**Task objective:** Your answer must be a single number: how many lines in the records below contain the word "discovered".
--- Supplied material Enclosed Below ---
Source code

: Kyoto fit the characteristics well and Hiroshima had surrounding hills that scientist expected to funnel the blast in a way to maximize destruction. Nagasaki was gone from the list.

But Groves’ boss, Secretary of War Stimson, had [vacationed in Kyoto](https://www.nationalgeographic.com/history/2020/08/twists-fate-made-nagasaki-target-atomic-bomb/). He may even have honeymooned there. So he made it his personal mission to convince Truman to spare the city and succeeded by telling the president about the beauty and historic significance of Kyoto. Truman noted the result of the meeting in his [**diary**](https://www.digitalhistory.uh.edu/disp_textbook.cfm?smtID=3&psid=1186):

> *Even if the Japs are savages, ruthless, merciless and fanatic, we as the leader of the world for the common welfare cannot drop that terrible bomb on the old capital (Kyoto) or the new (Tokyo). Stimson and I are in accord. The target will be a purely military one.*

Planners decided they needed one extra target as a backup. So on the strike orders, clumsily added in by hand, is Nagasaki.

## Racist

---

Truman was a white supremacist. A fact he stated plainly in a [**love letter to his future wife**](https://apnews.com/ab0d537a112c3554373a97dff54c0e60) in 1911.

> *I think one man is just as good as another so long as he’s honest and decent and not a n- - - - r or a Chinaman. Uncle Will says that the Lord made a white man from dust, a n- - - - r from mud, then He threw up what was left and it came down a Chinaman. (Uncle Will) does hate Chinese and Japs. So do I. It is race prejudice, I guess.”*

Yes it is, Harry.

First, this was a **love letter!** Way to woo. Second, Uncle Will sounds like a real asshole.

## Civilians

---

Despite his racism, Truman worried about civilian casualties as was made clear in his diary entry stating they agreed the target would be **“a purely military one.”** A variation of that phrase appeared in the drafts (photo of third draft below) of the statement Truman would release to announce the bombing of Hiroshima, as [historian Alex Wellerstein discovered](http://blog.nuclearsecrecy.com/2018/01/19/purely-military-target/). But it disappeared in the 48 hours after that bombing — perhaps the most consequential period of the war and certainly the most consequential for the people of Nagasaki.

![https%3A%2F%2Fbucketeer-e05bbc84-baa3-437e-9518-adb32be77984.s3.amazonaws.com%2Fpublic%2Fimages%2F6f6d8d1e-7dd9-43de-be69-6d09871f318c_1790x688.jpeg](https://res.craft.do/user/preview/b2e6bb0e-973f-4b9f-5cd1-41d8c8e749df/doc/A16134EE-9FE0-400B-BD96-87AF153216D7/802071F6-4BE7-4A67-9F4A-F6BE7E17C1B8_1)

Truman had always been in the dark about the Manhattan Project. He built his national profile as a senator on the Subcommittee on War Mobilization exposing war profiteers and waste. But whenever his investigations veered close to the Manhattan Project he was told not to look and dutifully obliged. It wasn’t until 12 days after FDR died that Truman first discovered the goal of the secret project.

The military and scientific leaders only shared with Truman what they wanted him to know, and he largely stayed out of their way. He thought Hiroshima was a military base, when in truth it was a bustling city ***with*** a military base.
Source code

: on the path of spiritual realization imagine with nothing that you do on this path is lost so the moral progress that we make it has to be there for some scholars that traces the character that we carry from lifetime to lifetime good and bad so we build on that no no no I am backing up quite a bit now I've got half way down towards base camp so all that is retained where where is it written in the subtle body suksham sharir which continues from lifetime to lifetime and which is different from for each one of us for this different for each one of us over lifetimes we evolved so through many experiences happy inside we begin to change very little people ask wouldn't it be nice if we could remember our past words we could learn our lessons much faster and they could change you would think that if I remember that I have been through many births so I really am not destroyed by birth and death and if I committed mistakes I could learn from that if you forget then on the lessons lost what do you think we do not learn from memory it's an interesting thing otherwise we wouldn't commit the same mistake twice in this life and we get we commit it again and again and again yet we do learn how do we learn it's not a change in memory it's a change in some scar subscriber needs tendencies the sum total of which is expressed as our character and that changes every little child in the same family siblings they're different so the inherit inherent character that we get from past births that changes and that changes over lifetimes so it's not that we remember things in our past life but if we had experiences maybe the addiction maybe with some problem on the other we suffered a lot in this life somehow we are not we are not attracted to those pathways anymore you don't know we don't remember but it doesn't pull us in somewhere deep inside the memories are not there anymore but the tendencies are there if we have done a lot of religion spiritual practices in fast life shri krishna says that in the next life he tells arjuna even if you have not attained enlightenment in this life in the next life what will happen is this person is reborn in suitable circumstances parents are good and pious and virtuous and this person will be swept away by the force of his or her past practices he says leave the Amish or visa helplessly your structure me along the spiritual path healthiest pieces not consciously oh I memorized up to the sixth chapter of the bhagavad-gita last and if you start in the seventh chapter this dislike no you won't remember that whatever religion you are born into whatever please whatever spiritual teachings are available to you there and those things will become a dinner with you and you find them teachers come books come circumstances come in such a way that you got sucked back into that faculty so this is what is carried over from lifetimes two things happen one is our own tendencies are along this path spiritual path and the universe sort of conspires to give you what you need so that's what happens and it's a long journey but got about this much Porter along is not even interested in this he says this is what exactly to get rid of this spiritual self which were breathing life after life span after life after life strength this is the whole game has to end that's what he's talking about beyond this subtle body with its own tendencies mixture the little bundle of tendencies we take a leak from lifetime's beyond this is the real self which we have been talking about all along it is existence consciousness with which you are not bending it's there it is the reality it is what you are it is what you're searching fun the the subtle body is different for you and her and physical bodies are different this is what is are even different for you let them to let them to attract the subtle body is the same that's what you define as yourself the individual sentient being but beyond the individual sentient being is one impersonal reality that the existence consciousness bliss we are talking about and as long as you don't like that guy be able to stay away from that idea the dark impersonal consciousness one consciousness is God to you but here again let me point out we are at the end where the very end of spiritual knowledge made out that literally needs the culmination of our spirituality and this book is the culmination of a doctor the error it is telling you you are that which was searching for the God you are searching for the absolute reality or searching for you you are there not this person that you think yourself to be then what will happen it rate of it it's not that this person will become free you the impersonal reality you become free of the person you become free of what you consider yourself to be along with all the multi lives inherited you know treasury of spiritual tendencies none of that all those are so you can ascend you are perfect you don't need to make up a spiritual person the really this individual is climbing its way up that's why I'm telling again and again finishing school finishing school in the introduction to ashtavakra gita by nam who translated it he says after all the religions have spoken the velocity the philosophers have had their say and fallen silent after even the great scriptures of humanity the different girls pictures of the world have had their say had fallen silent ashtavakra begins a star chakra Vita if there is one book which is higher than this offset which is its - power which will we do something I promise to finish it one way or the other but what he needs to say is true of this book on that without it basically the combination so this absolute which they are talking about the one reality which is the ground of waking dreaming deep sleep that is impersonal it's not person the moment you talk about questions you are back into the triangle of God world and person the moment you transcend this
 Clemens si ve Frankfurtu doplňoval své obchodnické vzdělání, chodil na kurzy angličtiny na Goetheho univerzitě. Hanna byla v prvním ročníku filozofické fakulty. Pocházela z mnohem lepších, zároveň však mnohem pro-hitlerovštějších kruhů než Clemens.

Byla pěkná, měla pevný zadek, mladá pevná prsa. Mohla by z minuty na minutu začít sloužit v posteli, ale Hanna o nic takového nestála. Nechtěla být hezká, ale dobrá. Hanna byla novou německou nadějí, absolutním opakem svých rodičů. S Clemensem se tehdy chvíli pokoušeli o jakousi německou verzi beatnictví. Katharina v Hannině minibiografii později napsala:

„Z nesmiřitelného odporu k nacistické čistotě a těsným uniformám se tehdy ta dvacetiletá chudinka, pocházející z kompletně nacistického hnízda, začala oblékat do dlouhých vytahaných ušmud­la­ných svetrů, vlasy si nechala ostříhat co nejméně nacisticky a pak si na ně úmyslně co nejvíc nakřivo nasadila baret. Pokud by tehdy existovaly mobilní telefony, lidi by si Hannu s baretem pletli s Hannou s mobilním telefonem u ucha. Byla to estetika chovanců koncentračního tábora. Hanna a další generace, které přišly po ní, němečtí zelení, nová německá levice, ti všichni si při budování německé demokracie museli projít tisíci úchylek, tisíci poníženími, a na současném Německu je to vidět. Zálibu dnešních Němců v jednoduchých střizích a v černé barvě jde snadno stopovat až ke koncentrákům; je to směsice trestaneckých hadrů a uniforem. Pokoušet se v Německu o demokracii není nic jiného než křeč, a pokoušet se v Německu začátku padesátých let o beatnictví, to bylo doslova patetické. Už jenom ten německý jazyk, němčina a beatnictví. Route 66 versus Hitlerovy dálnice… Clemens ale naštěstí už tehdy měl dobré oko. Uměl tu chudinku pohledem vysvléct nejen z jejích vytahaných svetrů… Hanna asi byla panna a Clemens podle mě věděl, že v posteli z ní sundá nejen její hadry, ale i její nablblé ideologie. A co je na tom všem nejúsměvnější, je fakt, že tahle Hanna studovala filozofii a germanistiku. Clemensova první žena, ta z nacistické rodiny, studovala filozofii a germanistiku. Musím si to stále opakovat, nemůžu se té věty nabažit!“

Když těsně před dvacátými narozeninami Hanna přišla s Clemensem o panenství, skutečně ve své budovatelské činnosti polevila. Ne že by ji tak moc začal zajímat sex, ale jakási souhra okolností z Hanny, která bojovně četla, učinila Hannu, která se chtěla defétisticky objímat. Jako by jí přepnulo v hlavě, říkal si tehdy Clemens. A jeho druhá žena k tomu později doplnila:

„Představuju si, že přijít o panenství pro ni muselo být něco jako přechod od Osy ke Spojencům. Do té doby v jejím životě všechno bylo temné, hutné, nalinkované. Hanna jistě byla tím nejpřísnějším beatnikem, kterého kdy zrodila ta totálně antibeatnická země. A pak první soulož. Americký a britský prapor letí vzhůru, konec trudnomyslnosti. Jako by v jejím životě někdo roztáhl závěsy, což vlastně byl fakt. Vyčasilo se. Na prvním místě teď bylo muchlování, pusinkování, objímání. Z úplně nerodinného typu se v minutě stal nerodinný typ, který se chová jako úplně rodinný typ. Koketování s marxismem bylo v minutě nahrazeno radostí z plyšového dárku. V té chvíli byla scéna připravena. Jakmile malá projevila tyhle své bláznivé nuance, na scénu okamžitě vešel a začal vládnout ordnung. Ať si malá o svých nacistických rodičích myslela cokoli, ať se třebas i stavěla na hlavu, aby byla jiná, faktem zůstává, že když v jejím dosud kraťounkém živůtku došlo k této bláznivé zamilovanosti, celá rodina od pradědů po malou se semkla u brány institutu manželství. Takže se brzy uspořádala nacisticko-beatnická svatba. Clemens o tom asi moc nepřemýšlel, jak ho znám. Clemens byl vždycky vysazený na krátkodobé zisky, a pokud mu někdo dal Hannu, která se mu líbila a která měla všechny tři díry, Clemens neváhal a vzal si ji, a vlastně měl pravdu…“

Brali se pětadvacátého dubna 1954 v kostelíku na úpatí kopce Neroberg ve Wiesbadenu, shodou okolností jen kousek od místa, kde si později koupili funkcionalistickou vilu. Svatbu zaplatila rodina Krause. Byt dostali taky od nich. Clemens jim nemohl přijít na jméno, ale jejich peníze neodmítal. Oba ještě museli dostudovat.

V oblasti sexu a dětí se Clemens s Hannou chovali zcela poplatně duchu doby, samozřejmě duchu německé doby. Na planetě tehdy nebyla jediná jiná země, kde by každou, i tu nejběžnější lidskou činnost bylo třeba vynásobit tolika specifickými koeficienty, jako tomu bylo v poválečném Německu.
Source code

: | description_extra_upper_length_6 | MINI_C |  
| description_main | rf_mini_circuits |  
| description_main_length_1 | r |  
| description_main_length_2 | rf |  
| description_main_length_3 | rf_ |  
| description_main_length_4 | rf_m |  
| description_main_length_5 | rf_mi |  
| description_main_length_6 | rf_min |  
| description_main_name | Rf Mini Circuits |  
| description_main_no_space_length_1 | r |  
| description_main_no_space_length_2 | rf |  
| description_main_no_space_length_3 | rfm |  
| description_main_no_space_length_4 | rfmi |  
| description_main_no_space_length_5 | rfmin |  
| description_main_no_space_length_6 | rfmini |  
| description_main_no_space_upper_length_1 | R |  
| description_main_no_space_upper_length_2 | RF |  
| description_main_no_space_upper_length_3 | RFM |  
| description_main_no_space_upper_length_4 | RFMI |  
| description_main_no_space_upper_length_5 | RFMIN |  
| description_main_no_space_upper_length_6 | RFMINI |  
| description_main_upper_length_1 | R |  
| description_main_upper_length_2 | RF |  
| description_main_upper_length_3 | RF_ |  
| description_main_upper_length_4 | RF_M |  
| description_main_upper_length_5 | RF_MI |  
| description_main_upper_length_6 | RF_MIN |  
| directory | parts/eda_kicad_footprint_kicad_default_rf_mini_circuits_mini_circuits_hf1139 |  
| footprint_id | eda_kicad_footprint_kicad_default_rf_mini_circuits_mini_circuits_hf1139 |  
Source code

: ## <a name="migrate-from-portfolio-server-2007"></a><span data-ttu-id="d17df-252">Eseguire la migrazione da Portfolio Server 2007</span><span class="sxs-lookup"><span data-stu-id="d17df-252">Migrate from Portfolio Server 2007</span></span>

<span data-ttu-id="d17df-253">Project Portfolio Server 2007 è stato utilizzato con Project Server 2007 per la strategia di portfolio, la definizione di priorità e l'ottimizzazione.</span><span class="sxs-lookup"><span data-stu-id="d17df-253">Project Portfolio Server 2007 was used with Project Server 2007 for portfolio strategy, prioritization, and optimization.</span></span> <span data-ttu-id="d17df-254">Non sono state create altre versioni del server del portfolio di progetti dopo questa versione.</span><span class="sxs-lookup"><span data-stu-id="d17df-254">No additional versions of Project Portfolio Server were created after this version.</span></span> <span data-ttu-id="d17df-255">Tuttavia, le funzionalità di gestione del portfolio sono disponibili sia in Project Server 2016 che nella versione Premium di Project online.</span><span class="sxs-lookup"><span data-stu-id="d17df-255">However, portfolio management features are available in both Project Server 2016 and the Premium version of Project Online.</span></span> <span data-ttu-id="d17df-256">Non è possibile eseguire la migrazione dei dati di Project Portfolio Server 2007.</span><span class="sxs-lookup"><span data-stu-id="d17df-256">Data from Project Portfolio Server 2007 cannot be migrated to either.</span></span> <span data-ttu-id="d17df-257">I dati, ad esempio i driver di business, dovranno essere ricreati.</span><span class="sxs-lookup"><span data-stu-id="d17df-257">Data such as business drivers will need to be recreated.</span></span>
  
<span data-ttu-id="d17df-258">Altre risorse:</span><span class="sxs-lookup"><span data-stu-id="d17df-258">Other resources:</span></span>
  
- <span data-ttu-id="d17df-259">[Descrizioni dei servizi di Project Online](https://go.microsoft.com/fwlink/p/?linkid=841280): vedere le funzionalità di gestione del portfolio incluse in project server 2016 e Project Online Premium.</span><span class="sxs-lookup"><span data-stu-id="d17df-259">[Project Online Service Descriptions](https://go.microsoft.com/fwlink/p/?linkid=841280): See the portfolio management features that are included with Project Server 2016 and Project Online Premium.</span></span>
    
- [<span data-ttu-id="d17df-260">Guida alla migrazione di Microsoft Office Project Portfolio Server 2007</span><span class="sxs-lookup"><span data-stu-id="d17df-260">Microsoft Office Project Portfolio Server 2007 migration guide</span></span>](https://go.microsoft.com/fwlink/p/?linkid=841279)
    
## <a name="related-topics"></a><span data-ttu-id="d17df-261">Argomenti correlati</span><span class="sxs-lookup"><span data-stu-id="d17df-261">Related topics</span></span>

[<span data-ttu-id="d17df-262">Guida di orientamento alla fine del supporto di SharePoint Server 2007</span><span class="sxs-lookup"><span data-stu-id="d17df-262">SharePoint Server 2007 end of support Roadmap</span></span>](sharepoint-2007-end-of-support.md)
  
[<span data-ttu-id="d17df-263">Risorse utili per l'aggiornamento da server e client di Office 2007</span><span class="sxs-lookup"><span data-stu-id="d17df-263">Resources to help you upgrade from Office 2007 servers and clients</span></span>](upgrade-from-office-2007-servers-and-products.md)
--- End of Enclosed Supplied material ---
**Answer section:** 2